近年、不動産業界においても、顧客とのコミュニケーション手段としてSNSの重要性が高まっている。しかし、多岐にわたる不動産情報を効果的にSNSで発信するには、物件の特徴を理解し、顧客の属性に合わせた表現で文章を作成する必要がある。従来、東急リバブルでは、SNS投稿を専門とする担当者が営業担当者の要望を受け個別に文章を作成していたため、投稿できる物件数に限りがあり、販促手段としてのSNS活用が十分にできていなかった。
東急リバブルは、今後増加が見込まれるZ世代の顧客への効果的な情報発信手段として、SNSへの効率的かつ適切な文章作成・投稿を実現するため、生成AI技術の活用を決めた。概念実証(PoC)の結果、生成AIが作成した文章は担当者がゼロベースで作成したものと遜色がなく、担当者が多少の修正を加えれば利用可能と確認された。新システムでは、不動産情報の読取・理解からSNS投稿文章の原案作成までを生成AIが担い、担当者はそれを修正する。これにより、1件当たりの作業時間が従来の45分から10分に短縮(約80%削減)され、SNS投稿件数を4倍程度拡大できた。
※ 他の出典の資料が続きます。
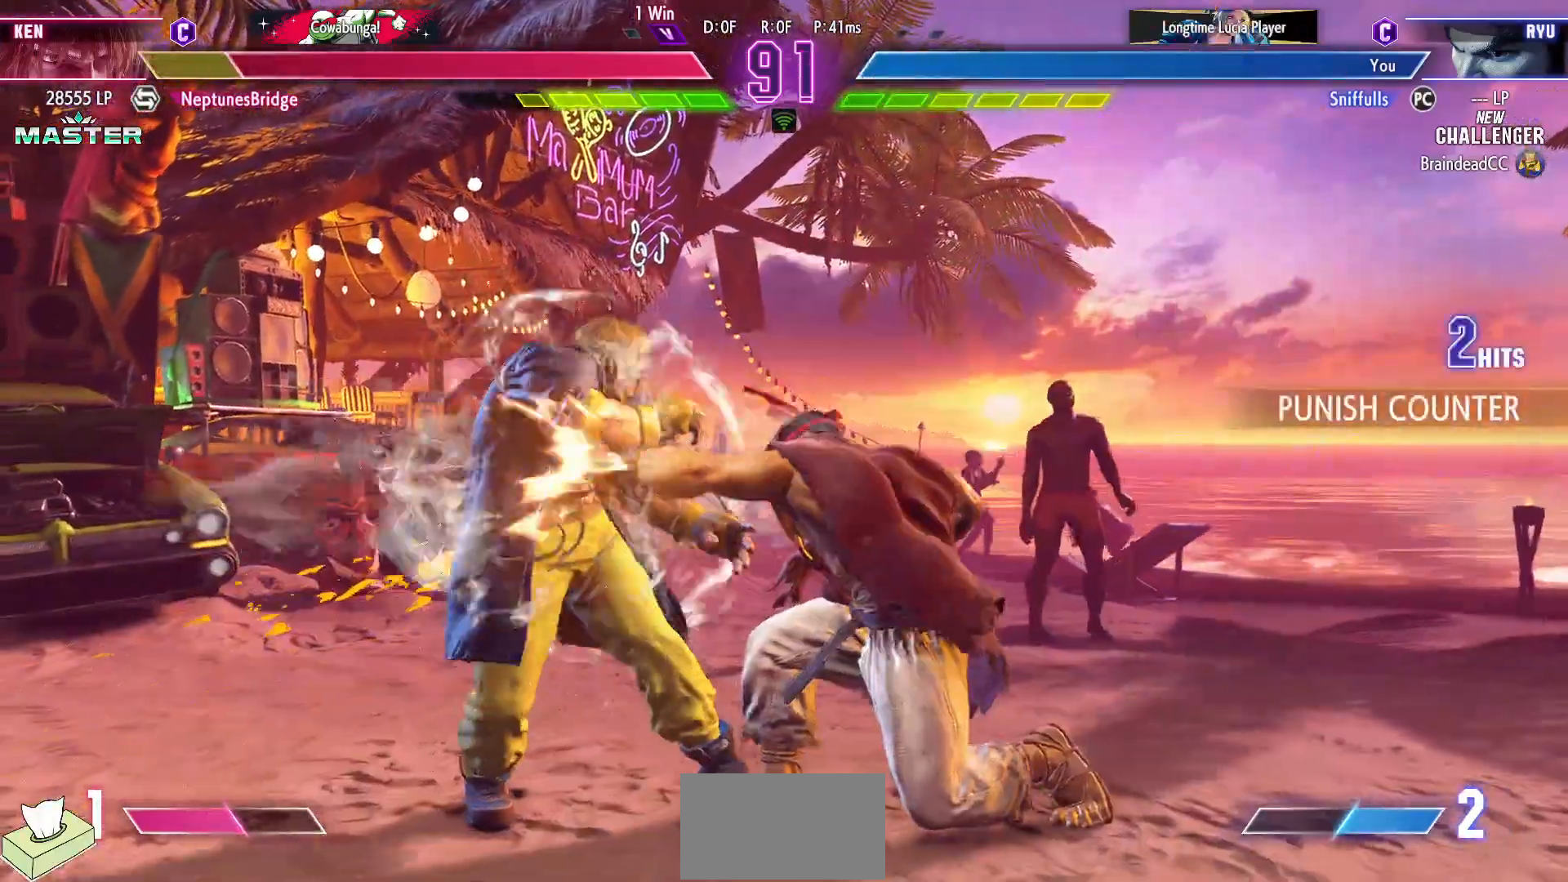
{"buttons": [], "events": [[67, "CIRCLE", "up"]]}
さらに、アルサーガパートナーズの生成AIとシステム開発の技術と知見で、生成AIへの指示(プロンプト)をすべてパターン化した選択メニューとして、専門性の高い属人的業務を汎用的な生成AIシステムで支援し、一般的な業務へと進化させることも目指す。他にも不動産広告表示に相応しくない表現などは「禁止ワード」として事前に登録し、自動的に排除する機能も実装して広告表示の適正化にも取り組む。
東急リバブルは、これまでもAIなどの先進技術を活用した業務変革に積極的に取り組んできた。今回は「生成AI活用プロジェクト」の第一弾としてSNS投稿文章作成業務の支援を開始したが、今後は法務、広報など文章を取り扱う幅広い業務領域への適用を進める。